● ЗАДАНИЕ: Отфильтруйте записи, оставив только строки, где встречается слово «займитесь», и перепишите эти строки без изменений. Регистр букв учитывается.

● МАТЕРИАЛ ДЛЯ ЗАДАНИЯ:

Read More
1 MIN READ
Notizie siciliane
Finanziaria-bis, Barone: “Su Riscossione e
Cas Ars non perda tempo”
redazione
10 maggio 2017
==
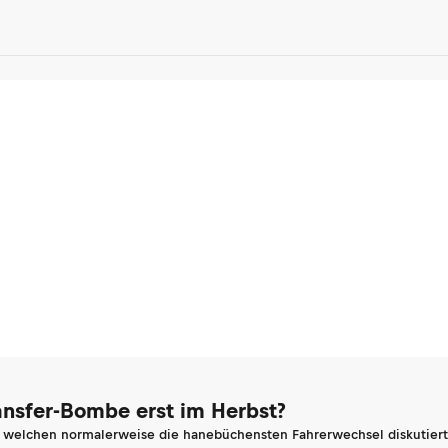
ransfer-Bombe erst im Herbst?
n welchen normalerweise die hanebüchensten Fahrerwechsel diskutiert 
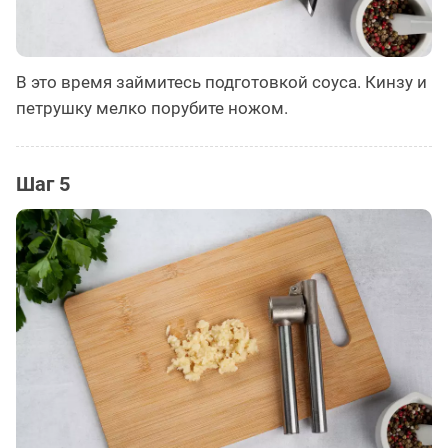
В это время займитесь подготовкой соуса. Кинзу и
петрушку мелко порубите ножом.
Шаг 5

● ВАШ ОТВЕТ:
В это время займитесь подготовкой соуса. Кинзу и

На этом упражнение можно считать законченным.